Hi @razaullah
1) What is stored inside state[“messages”]?
state[“messages”] is the agent’s conversation history as a list of LangChain message objects.
In the agent state schema, it’s defined as messages: list[AnyMessage] (with LangGraph’s add_messages reducer).
What kinds of messages are in it
AnyMessage includes the normal chat message types you see in agent loops, e.g.:
- Human messages (user inputs)
- AI messages (model outputs; may include tool calls)
- Tool messages (tool results; appended after tools execute)
- System messages can exist as message objects in general, but in create_agent the system prompt is handled separately
You can see in create_agent’s docstring that the loop works by:
- model produces an AIMessage with tool_calls
- tools run and their outputs are added as ToolMessage objects
- model is called again with the updated message list
Why system prompts / tool schemas often aren’t counted in state[“messages”]
Two key implementation details:
- The middleware (including SummarizationMiddleware) reads only state[“messages”]
- The model call uses a separate system_message field in the ModelRequest, and only prepends it at call time. Also ModelRequest.messages is explicitly documented as “excluding system message”
So: state[“messages”] is the conversation + tool results history, but the system prompt may be outside it, and tool schemas are not messages at all (they’re passed via the tools bindings at model-call time).

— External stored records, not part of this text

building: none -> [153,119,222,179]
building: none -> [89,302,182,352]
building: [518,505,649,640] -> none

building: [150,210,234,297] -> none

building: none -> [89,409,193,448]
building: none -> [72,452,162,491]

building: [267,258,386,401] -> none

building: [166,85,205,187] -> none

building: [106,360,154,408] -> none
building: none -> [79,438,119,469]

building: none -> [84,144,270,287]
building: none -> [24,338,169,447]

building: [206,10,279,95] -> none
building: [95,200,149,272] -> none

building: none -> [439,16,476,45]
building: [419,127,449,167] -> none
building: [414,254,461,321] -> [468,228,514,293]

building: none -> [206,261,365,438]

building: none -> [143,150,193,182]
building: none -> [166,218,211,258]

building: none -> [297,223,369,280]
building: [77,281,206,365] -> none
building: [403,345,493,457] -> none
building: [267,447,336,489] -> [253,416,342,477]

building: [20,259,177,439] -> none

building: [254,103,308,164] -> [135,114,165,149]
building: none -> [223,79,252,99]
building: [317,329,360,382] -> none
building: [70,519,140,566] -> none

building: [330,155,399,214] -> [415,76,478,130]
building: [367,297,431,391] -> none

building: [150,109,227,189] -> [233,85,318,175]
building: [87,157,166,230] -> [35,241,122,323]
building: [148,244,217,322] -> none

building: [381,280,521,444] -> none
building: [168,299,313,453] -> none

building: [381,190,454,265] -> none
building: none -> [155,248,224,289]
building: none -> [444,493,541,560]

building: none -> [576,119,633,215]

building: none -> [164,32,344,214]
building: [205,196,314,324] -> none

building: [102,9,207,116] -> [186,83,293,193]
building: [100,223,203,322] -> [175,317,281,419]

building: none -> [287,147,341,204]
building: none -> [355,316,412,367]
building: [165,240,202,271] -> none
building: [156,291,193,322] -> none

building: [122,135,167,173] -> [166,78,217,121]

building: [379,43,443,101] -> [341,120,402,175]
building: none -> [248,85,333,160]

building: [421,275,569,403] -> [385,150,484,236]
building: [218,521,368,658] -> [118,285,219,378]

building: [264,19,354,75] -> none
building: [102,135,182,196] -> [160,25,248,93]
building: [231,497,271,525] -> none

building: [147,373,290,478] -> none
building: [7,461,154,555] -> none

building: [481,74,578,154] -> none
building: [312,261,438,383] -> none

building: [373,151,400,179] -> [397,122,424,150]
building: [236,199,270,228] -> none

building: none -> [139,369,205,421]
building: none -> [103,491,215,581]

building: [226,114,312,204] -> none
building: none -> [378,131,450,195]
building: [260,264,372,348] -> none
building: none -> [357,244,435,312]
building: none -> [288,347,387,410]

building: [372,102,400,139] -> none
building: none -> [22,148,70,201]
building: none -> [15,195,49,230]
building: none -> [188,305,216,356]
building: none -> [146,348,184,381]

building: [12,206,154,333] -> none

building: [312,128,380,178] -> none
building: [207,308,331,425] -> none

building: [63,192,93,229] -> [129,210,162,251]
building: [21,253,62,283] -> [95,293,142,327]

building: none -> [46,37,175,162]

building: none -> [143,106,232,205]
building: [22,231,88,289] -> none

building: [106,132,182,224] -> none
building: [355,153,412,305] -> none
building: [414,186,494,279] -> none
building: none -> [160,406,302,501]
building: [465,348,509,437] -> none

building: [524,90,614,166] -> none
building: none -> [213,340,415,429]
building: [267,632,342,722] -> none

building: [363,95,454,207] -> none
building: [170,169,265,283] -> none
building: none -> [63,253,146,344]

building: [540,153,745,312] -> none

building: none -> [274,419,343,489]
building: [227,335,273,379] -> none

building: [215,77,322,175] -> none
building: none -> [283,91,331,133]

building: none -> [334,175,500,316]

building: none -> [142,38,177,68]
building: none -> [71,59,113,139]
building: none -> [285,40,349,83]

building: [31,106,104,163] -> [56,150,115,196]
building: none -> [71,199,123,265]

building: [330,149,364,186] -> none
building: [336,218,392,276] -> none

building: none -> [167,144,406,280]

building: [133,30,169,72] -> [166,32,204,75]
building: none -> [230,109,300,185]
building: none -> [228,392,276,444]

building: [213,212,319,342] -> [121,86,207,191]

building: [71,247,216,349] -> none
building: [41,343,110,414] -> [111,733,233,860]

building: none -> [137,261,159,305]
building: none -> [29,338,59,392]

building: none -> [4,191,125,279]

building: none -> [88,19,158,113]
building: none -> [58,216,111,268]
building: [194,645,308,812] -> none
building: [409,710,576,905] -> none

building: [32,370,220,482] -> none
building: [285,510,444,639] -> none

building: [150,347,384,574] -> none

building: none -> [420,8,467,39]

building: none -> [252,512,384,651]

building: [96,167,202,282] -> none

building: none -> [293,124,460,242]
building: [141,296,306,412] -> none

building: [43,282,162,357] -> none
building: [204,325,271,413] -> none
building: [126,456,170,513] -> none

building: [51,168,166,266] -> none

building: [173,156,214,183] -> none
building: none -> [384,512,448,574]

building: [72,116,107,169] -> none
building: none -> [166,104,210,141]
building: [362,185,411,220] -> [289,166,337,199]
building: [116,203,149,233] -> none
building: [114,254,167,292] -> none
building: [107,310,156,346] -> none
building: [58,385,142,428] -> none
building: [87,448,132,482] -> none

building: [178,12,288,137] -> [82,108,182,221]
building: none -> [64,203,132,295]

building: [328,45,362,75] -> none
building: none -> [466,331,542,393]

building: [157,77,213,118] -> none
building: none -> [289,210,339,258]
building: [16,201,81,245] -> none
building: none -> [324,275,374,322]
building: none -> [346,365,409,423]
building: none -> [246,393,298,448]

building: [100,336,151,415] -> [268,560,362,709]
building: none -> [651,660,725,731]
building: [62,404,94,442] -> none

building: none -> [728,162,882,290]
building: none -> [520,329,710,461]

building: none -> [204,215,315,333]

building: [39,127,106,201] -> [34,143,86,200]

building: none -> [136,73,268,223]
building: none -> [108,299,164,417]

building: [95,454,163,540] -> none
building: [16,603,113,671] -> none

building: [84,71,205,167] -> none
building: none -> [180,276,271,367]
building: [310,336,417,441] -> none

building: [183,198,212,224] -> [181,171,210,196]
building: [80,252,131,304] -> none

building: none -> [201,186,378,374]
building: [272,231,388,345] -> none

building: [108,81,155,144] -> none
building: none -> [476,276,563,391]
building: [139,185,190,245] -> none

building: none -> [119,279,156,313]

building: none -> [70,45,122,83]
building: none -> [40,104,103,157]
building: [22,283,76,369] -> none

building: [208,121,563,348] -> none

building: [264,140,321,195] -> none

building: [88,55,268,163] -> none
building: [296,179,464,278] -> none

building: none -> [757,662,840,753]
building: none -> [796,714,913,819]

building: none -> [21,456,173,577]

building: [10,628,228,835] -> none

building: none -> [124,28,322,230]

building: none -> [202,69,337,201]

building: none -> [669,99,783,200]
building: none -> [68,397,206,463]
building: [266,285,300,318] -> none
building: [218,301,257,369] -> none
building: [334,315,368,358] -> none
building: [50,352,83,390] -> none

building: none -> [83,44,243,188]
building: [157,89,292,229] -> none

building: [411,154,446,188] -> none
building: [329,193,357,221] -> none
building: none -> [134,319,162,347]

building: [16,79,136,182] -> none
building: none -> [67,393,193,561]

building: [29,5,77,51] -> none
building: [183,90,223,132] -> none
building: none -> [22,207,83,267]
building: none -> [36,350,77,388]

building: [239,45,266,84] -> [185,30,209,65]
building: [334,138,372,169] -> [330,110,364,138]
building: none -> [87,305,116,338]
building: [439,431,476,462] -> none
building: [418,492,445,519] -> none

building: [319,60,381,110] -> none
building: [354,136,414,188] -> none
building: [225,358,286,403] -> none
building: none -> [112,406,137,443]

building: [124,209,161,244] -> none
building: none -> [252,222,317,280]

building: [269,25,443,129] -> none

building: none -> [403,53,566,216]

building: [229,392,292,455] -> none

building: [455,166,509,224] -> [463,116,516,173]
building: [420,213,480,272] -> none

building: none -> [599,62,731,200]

2) Tool responses increase context - best ways to handle it
A) Use Context Editing to clear older tool outputs (best “drop-in” fix)
LangChain provides ContextEditingMiddleware with ClearToolUsesEdit, which is specifically designed to remove older tool outputs while preserving the most recent N tool results.
Docs: Built-in middleware → Context editing (section “Context editing” / ClearToolUsesEdit).
This directly targets your stated pain: large ToolMessage content bloating context.
B) Use SummarizationMiddleware, but recognize what it can/can’t shrink
SummarizationMiddleware summarizes older messages (and then keeps only a configured suffix). It triggers based on counting state[“messages”] (default token counting is approximate; docs call this out).
This helps with tool results only insofar as those tool results are inside state[“messages”] (they are), but it won’t reduce tool schema overhead.
C) Reduce tool schema and selection overhead (prevents tool bloat from being injected every turn)
If you have many tools, passing all tool definitions every call can be expensive. A strong pattern is selecting only a small subset of tools per turn.
LangChain supports this via LLMToolSelectorMiddleware.
D) Make tool outputs “reference-based” (architectural best practice)
Even with middleware, the cheapest tokens are the ones you never generate:
- Have tools store large payloads externally (DB / object storage / vector store)
- Return a short summary + an ID/link, not the full raw text
- For retrieval tools, return top-k small snippets, not entire documents
Note about your model (openai/gpt-oss-120b)
Your provider change doesn’t change what state[“messages”] contains. It may, however, affect how accurately token triggers work (because SummarizationMiddleware defaults to approximate counting unless you override token_counter.